Sebastián Cobelli

Personal information
- Full name: Sebastián Pablo Cobelli Larese
- Date of birth: January 20, 1978 (age 48)
- Place of birth: Rosario, Santa Fe, Argentina
- Height: 1.78 m (5 ft 10 in)
- Position: Striker

Senior career*
- Years: Team / Apps / (Gls)
- 1997–2001: Newell's Old Boys / 68 / (15)
- 2001: Genoa / 0 / (0)
- 2001: Lucerne / 0 / (0)
- 2001–2002: → Nantes (loan) / 0 / (0)
- 2002–2003: Chamois Niortais / 12 / (1)
- 2003: Chongqing Lifan / 20 / (6)
- 2003–2004: Belgrano / 27 / (15)
- 2004–2005: Huracán / 25 / (2)
- 2005–2006: Panachaiki / 15 / (5)
- 2006–2007: Deportivo Pereira / 8 / (4)
- 2007–2008: Antofagasta / 32 / (9)
- 2008: Santiago Morning / 14 / (4)
- 2008–2009: Talleres / 29 / (9)
- 2009–2010: José Gálvez / 9 / (3)
- 2010–2011: Temperley / 23 / (11)
- 2011–2012: Acassuso / 35 / (15)
- 2012: Sportivo Italiano / 15 / (3)
- 2012–2013: Juventud UU / 15 / (3)
- 2013–2014: Deportivo Armenio / 3 / (0)

= Sebastián Cobelli =

Argentine footballer

Sebastián Pablo Cobelli Larese (born 20 January 1978 in Rosario) is an Argentine football striker.

==Career==
Sebastián Cobelli made his debut for Newell's Old Boys on November 28, 1996, in a match against Tiro Federal in Argentina.
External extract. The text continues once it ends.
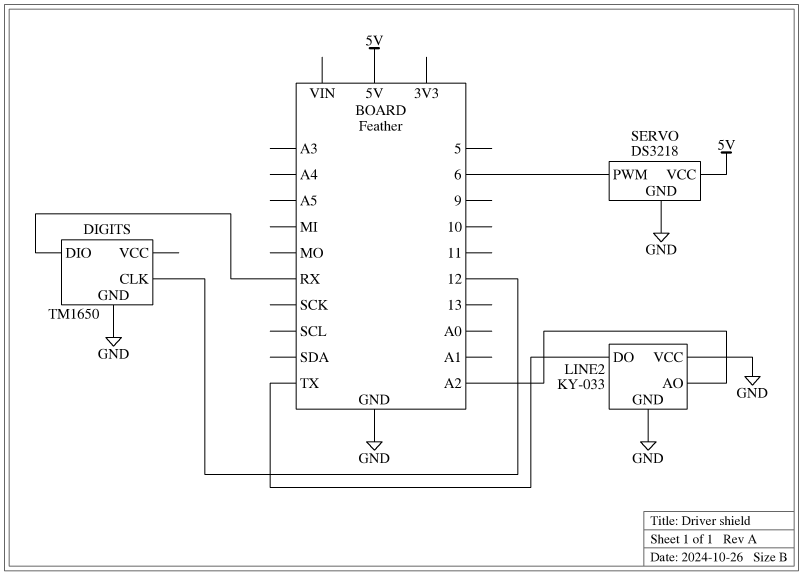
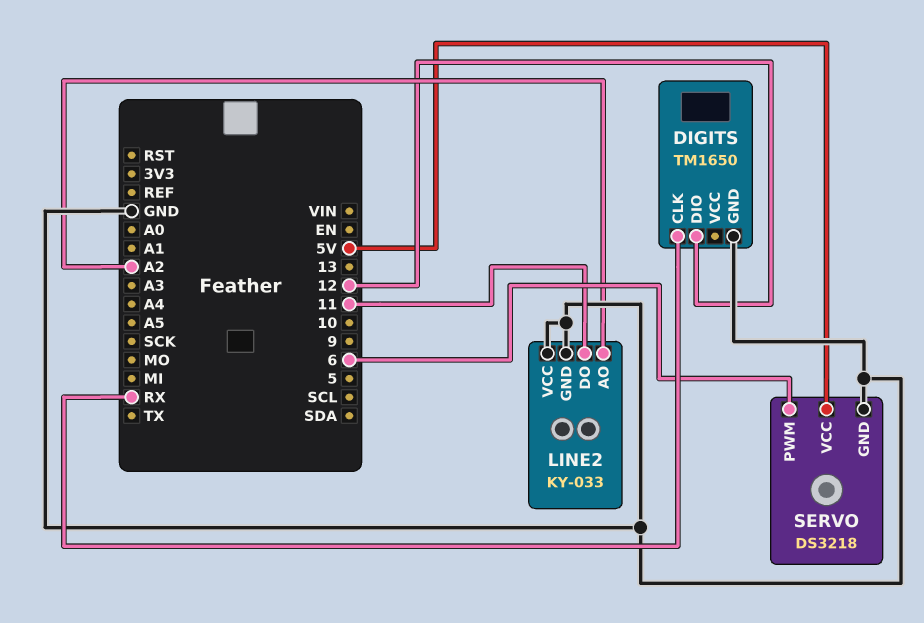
DIGITS pin CLK: 12 -> RX
DIGITS pin DIO: RX -> 12
LINE2 pin DO: TX -> 11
He played 68 times for Newell's before joining Genoa of Italy.

After short stints with Chamois Niortais F.C. of France and Chongqing Lifan of China he returned to Argentina to play for 2nd division side Belgrano and then Huracán.

Between 2005 and 2008 he played in Greece for Panachaiki, Colombia for Deportivo Pereira and in Chile for Antofagasta and Santiago Morning.

In 2008, he returned to Córdoba to join Talleres.